▸ WORK ORDER
All of the data that follows should be retyped exactly, please, except the pictures.

Start of GIVEN ENTRIES

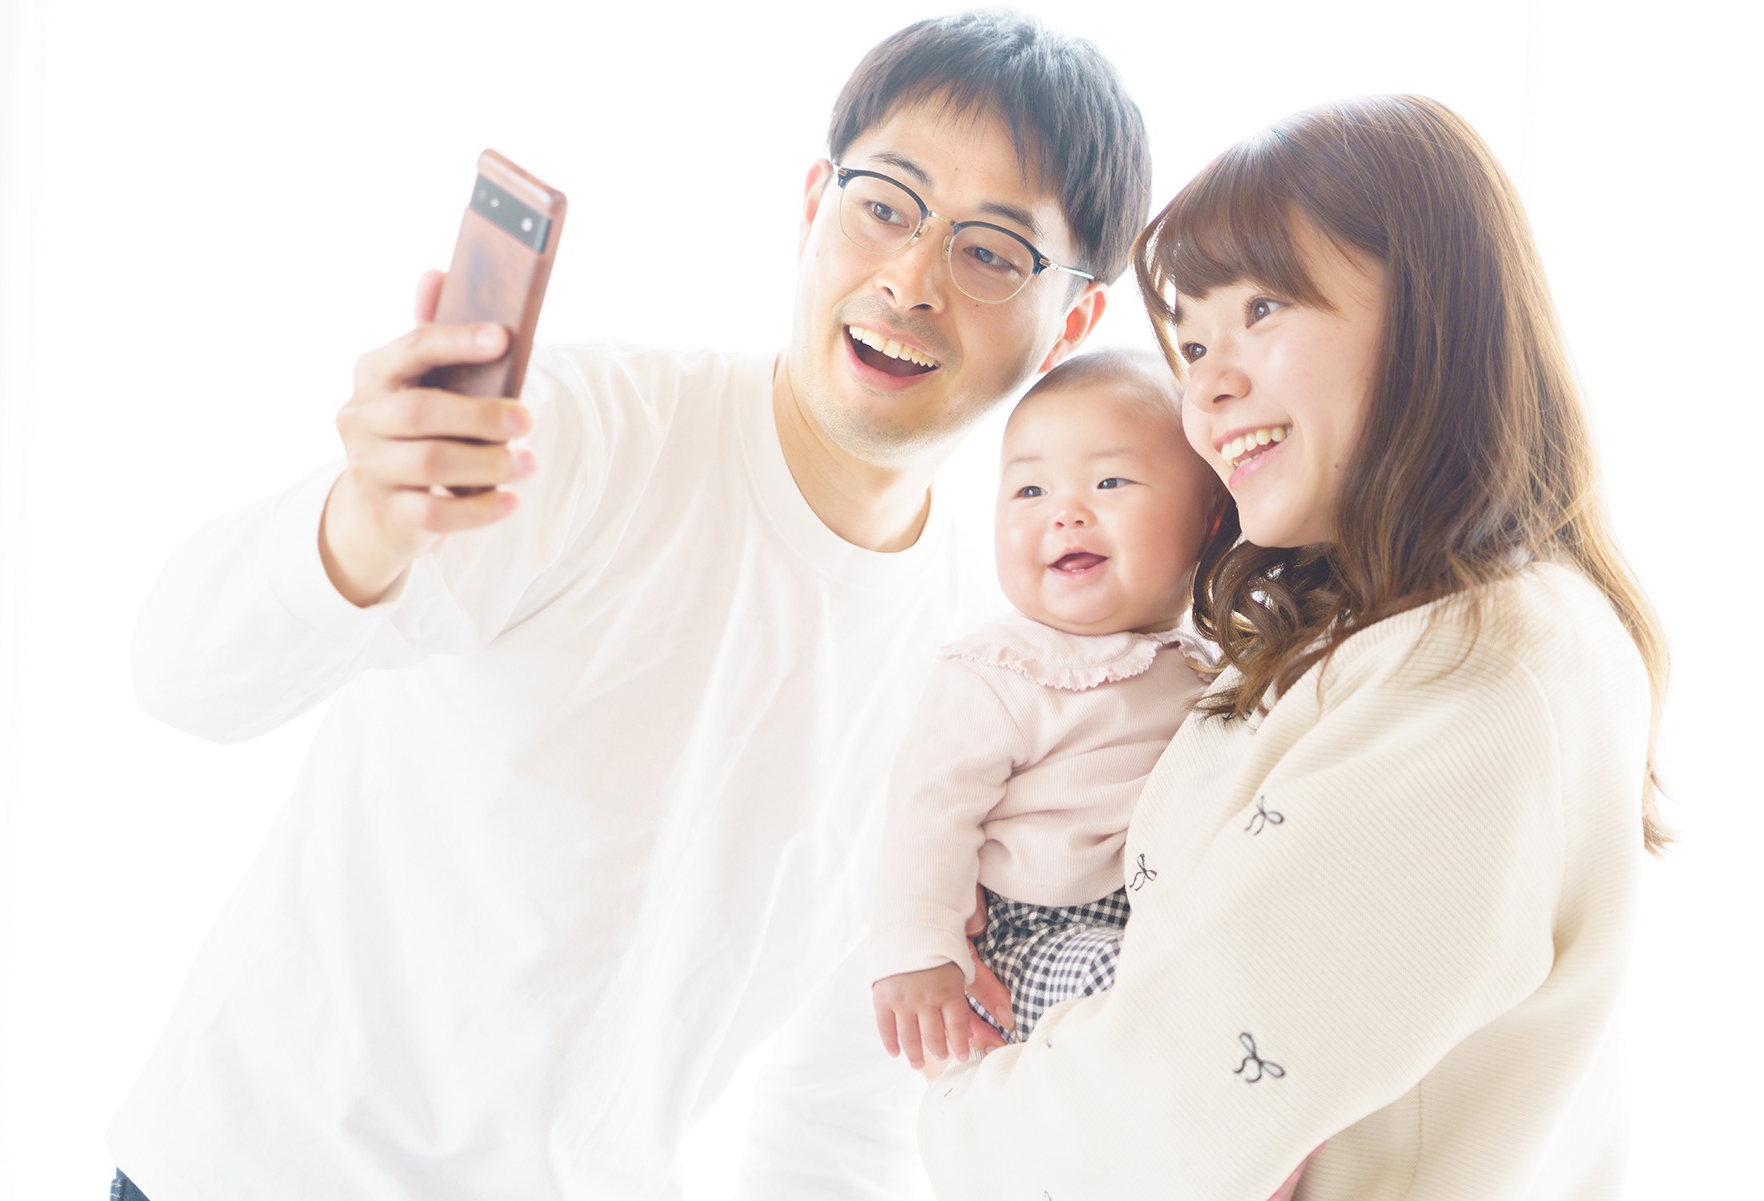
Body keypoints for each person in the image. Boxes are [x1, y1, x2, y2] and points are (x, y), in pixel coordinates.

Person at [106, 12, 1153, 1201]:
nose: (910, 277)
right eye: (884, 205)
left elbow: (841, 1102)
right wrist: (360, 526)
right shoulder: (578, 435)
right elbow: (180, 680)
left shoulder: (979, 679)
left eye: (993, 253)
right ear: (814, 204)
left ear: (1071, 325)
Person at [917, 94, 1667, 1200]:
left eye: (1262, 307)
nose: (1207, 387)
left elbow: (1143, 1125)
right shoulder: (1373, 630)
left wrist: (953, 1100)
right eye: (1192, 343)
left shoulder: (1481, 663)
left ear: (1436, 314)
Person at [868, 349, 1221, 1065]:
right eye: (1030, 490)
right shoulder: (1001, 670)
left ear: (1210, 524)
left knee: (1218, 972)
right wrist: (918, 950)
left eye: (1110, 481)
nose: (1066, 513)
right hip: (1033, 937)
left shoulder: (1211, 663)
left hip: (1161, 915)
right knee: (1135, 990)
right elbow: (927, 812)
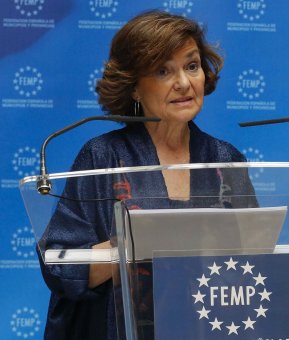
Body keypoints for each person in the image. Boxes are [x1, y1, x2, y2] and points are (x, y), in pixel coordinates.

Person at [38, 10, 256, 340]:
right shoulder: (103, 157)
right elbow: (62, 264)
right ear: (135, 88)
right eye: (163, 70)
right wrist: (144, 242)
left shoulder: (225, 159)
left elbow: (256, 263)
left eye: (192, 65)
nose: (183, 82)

End of GIVEN ENTRIES

▸ REPLY
Body keypoints for each person in the image. Boxes are [x1, y1, x2, y2] and points are (x, y), in pixel coordinates.

Person at [106, 12, 1153, 1201]:
nose: (910, 277)
right eye: (884, 205)
left elbow: (841, 1102)
right wrist: (360, 526)
right shoulder: (578, 435)
right elbow: (180, 680)
left shoulder: (979, 679)
left eye: (993, 253)
right ear: (814, 204)
left ear: (1071, 325)
Person at [917, 94, 1667, 1200]:
left eye: (1262, 307)
nose: (1207, 387)
left elbow: (1143, 1125)
right shoulder: (1373, 630)
left wrist: (953, 1100)
right eye: (1192, 343)
left shoulder: (1481, 663)
left ear: (1436, 314)
Person at [868, 349, 1221, 1065]:
right eye: (1030, 490)
right shoulder: (1001, 670)
left ear: (1210, 524)
left knee: (1218, 972)
right wrist: (918, 950)
left eye: (1110, 481)
nose: (1066, 513)
right hip: (1033, 937)
left shoulder: (1211, 663)
left hip: (1161, 915)
right knee: (1135, 990)
right elbow: (927, 812)
Body keypoints for each person in the image. Boxes are [x1, y1, x2, y2] and points are (x, y), in pixel coordinates.

Person at [38, 10, 256, 340]:
right shoulder: (103, 157)
right elbow: (62, 264)
right ear: (135, 88)
right eye: (163, 70)
right wrist: (144, 242)
left shoulder: (225, 159)
left elbow: (256, 263)
left eye: (192, 65)
nose: (183, 82)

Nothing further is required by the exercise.